In the mental health literature, storms like the kind hitting the Gulf Coast are called “Big Events”—complex emergencies that, like political or economic crises, can cause widespread destabilization in a region. They’re a huge source of stress for anyone involved, and while they often bring out the best in people, they can also lead to mass cases of PTSD for the surviving communities. Even if you have expert coping skills, these events can be overwhelming. If you used to use a substance to cope with difficult emotions—the hallmark of problematic use disorders—a natural disaster can increase the chance of relapse or overdose. And historically, supporting people in treatment hasn’t been the kind of thing that disaster planners and urban designers account for when readying for historic weather events, even though hospitals shut down and clinics close before the storms hit.
But, as Carla K. Johnson and Nomaan Merchant report for the Associated Press, preparations had been made for Harvey and Irma. In Texas, Louisiana and Florida, some patients were able to take days’ worth of methadone (which helps people get off heroin or other opioids) with them or received it in shelters. More than 400 doses of Narcan, which stops opioid overdoses, were distributed in Florida, and 500 have been distributed across the Texas coast as cleanup continues.
“There’s people that are going to be without jobs and without homes because of this hurricane,” Mark Kinzly, co founder of Texas Overdose Naxolone Initiative, told the AP. “They’re going to be less stable in their overall lives to begin with.

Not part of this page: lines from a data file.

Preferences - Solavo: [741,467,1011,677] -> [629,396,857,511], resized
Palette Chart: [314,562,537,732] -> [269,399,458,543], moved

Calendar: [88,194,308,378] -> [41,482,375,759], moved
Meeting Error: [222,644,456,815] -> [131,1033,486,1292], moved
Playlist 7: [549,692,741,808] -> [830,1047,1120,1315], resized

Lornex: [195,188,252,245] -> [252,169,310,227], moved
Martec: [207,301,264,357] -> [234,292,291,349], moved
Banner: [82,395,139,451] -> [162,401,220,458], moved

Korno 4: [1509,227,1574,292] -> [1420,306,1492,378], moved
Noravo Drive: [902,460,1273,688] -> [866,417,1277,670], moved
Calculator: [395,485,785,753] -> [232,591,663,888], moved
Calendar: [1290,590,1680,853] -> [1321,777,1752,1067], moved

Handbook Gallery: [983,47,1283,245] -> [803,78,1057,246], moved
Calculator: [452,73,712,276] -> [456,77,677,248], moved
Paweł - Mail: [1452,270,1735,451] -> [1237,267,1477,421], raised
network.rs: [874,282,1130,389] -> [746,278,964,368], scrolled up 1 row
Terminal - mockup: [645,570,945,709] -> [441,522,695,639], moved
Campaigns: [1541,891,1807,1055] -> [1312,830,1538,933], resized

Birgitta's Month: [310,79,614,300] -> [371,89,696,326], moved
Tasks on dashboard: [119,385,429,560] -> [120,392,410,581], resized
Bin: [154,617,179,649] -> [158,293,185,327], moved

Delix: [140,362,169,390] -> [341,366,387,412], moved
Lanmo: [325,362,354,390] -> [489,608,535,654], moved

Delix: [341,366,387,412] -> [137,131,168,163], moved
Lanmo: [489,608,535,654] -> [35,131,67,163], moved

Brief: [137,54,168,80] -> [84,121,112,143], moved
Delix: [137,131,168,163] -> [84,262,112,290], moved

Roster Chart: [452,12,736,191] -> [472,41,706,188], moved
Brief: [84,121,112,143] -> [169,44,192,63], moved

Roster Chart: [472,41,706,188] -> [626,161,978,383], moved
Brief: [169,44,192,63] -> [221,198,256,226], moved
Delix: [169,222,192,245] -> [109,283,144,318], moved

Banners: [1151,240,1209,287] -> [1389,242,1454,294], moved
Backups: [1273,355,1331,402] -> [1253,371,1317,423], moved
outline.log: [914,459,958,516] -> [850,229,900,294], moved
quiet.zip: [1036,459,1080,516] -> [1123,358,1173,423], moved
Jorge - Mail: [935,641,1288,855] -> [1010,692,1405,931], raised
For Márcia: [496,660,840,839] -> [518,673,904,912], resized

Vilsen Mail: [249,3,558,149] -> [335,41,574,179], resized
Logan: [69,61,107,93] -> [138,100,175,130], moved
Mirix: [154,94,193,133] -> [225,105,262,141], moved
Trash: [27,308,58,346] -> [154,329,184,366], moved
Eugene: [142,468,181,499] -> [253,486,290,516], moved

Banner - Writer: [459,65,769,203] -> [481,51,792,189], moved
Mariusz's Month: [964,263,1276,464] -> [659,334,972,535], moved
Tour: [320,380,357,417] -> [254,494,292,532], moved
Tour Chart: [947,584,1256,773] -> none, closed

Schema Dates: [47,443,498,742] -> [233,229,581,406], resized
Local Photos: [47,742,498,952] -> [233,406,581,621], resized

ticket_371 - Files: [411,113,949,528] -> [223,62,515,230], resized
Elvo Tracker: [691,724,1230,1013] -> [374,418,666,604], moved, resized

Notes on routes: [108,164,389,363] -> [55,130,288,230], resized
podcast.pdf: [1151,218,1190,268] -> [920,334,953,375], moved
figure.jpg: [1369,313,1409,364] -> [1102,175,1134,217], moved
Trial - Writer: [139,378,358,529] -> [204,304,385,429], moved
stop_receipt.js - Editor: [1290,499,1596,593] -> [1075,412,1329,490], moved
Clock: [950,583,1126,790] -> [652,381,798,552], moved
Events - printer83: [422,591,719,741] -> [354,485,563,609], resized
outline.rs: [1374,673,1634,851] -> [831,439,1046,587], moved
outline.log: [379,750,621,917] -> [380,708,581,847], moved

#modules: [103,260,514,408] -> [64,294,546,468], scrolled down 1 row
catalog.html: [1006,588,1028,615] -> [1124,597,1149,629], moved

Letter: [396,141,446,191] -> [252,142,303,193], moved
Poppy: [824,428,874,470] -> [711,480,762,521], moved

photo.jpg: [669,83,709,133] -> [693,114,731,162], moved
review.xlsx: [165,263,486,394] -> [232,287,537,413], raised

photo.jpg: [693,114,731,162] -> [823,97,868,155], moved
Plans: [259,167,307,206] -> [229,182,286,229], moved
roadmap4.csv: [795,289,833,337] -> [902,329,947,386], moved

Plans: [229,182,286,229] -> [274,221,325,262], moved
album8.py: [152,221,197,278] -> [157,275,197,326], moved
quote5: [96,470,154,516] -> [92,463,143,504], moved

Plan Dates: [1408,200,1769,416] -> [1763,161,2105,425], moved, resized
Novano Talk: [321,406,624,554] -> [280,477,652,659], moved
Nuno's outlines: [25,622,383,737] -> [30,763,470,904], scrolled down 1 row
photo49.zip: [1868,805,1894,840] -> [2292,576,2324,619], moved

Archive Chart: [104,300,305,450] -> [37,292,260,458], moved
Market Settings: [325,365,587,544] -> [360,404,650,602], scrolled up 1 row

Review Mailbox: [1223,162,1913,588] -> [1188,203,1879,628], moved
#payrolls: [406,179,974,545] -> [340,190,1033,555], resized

That can be dangerous.”
This kind of preparedness is the fruit of hard-won wisdom. Public health researchers who studied Hurricane Katrina in New Orleans and Superstorm Sandy in New York dug into the volatility that those storms brought into the lives of active drug users. Following Sandy, a team from the Institute for Infectious Disease Research interviewed 300 people who injected drugs in Manhattan’s Lower East Side. A full 70 percent of people who were on methadone and other opioid maintenance therapies at the time didn’t get the doses they needed, and more than 40 percent of HIV positive participants missed HIV treatment doses. On a more hopeful note though, more than a quarter of respondents rescued others from floods or accidents or volunteered with aid groups.
But around the Gulf Coast, agencies and treatments centers are getting ahead of the storms. To Dr. Hansel Tookes, who runs a needle exchange in Miami, the point is to help users not only help themselves, but to help other users, too. “We want to make sure all of our [patients] have Narcan so they can save lives and be first responders in the storm,” he said to the AP. It goes to show that while Katrina and Sandy were both tragic, they helped prepare us for the extreme weather we’re facing today in a multitude of ways.